■ PROVIDED TEXT:
________________________________________

Mona Electric Group, Inc. v. Truland Service Corp.

193 F. Supp. 2d 874, 2002 U.S. Dist. LEXIS 5219, 2002 WL 480384
CourtDistrict Court, E.D. Virginia
DecidedJanuary 30, 2002
DocketCIV.A. 01-895-A
StatusPublished
Cited by2 cases

This text of 193 F. Supp. 2d 874 (Mona Electric Group, Inc. v. Truland Service Corp.) is published on Counsel Stack Legal Research, covering District Court, E.D. Virginia primary law. Counsel Stack provides free access to over 12 million legal documents including statutes, case law, regulations, and constitutions.

Bluebook
Mona Electric Group, Inc. v. Truland Service Corp., 193 F. Supp. 2d 874, 2002 U.S. Dist. LEXIS 5219, 2002 WL 480384 (E.D. Va. 2002).

Opinion

MEMORANDUM OPINION

HILTON, Chief Judge.

________________________________________

■ DATA FOR REVIEW:
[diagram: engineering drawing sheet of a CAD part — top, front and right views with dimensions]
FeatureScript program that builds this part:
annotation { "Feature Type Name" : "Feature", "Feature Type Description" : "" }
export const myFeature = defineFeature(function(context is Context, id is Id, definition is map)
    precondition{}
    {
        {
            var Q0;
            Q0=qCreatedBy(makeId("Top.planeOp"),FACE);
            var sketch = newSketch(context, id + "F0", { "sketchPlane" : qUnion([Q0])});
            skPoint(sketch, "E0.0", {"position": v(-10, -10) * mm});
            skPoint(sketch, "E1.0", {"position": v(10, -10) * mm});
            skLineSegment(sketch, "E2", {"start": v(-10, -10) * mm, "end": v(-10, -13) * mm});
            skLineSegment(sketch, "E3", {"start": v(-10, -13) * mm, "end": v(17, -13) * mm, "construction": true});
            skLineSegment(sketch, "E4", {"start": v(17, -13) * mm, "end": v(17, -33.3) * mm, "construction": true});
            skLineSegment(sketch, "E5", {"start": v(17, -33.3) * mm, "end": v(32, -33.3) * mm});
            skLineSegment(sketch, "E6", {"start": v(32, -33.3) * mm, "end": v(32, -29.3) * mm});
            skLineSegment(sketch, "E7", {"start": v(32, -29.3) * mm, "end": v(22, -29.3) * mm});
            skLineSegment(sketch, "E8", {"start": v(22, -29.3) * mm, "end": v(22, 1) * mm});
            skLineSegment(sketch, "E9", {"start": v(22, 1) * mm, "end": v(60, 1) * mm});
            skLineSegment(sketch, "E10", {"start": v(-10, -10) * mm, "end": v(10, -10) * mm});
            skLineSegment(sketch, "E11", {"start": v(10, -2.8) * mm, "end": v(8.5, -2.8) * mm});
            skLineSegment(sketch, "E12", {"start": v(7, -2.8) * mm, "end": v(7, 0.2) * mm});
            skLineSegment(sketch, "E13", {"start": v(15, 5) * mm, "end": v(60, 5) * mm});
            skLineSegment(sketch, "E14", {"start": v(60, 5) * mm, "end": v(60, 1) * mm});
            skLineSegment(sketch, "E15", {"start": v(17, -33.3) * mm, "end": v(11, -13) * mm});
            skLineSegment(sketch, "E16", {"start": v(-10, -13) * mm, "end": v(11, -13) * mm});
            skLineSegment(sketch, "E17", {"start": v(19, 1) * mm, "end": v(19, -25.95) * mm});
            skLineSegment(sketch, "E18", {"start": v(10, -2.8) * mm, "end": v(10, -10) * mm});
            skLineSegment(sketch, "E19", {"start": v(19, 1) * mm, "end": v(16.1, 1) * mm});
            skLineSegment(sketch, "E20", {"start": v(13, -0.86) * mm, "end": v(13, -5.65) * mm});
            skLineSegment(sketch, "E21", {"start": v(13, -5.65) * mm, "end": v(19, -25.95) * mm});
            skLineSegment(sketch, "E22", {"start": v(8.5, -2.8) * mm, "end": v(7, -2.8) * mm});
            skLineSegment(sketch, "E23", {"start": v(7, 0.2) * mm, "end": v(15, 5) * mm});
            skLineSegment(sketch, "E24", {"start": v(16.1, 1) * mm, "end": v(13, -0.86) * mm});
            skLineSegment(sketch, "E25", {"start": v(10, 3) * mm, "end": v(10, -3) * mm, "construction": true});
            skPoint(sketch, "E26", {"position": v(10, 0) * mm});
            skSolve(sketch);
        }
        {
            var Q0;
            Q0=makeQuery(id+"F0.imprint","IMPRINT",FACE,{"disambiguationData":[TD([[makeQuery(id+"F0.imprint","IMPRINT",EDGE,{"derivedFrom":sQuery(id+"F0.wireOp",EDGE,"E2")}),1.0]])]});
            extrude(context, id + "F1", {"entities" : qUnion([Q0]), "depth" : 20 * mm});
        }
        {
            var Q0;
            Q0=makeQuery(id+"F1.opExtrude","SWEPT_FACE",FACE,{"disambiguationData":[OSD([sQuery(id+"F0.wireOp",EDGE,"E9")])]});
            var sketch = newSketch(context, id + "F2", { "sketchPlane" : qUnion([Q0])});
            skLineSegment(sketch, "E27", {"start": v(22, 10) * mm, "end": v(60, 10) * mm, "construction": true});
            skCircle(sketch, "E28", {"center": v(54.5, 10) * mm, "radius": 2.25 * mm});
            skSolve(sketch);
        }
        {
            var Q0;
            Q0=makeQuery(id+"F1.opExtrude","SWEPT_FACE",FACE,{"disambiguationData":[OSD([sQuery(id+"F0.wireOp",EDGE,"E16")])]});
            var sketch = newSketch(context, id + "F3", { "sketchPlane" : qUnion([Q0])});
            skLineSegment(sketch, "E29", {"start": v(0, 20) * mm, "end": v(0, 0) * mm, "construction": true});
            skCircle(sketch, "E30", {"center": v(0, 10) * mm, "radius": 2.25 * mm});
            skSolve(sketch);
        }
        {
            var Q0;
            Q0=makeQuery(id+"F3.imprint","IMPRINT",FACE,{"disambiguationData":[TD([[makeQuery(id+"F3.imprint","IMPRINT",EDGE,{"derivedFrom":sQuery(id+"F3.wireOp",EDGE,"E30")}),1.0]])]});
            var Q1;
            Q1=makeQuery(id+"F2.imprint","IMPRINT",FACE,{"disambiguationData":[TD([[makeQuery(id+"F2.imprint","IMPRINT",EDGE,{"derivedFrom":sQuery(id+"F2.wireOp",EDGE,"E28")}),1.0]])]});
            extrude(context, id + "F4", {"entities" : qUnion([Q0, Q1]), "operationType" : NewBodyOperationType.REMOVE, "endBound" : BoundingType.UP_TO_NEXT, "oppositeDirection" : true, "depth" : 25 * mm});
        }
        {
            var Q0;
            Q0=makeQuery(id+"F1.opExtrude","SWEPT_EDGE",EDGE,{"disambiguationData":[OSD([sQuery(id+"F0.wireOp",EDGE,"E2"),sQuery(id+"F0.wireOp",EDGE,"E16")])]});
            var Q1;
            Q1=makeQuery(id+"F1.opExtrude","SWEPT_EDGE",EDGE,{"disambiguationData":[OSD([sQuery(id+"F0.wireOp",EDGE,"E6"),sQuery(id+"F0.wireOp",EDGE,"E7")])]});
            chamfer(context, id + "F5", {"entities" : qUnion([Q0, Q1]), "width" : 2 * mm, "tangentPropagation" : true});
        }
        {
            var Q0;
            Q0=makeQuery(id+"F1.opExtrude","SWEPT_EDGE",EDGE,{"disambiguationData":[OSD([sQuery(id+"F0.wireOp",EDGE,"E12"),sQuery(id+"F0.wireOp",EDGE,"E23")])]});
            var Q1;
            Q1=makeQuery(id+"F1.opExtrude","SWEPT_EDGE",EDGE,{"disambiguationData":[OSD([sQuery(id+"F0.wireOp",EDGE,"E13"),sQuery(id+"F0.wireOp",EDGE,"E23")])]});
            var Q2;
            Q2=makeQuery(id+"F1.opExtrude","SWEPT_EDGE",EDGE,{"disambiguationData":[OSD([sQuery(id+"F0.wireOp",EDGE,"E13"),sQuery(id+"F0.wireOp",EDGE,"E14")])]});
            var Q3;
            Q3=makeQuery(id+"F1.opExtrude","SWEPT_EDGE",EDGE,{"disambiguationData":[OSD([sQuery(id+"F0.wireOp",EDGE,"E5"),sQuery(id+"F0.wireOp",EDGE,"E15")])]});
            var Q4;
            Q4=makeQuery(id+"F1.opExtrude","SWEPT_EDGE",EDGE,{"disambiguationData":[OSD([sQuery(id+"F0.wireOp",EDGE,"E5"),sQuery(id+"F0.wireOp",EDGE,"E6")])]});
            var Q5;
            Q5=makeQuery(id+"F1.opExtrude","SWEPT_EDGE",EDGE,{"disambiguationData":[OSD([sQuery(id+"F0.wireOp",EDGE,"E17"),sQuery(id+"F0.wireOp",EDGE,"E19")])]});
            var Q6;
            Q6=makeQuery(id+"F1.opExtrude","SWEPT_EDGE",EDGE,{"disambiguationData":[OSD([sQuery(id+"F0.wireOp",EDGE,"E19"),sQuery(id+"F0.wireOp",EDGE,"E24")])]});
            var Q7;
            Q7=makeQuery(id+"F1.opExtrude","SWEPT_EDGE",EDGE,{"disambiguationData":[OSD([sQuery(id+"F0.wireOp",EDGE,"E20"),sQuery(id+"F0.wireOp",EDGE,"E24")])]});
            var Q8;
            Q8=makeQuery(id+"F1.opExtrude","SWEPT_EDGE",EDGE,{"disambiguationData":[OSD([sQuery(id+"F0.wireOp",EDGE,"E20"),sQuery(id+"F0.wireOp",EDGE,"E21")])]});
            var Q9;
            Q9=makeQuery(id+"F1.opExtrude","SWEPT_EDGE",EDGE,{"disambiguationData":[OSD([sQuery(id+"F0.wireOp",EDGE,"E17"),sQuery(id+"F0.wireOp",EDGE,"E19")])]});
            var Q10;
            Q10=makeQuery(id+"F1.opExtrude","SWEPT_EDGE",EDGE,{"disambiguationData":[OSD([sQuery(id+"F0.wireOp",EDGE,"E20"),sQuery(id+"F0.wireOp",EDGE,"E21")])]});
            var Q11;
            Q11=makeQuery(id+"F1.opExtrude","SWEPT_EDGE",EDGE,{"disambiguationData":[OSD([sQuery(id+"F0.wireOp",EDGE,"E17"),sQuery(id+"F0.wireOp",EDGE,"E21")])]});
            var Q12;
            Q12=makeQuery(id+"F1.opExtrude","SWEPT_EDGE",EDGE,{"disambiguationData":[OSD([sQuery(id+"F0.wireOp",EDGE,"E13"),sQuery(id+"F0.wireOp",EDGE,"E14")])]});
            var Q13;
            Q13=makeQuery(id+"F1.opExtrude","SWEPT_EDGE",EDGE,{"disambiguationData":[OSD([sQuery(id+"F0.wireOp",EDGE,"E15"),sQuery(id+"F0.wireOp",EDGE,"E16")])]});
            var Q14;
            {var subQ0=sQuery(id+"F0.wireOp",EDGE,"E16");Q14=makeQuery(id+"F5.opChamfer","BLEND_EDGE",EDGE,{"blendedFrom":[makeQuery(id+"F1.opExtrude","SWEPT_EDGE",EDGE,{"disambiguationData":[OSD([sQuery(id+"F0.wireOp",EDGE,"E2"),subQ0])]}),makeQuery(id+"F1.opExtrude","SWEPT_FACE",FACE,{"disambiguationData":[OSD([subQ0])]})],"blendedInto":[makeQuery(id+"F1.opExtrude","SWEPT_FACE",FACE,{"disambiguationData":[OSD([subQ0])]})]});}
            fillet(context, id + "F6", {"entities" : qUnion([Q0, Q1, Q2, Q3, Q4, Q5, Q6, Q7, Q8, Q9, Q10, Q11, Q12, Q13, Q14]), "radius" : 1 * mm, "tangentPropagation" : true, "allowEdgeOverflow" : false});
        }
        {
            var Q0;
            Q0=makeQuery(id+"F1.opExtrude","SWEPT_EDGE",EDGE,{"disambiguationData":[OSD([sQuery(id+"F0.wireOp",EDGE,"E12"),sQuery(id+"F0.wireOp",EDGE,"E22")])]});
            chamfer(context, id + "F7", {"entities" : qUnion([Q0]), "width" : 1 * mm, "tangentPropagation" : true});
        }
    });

________________________________________

■ PROBLEM TO SOLVE: Quote the case page word for word, starting with "This text of" and going on through "(E.D. Va. 2002).".

■ ANSWER TO THIS TASK:
This text of 193 F. Supp. 2d 874 (Mona Electric Group, Inc. v. Truland Service Corp.) is published on Counsel Stack Legal Research, covering District Court, E.D. Virginia primary law. Counsel Stack provides free access to over 12 million legal documents including statutes, case law, regulations, and constitutions.

Bluebook
Mona Electric Group, Inc. v. Truland Service Corp., 193 F. Supp. 2d 874, 2002 U.S. Dist. LEXIS 5219, 2002 WL 480384 (E.D. Va. 2002).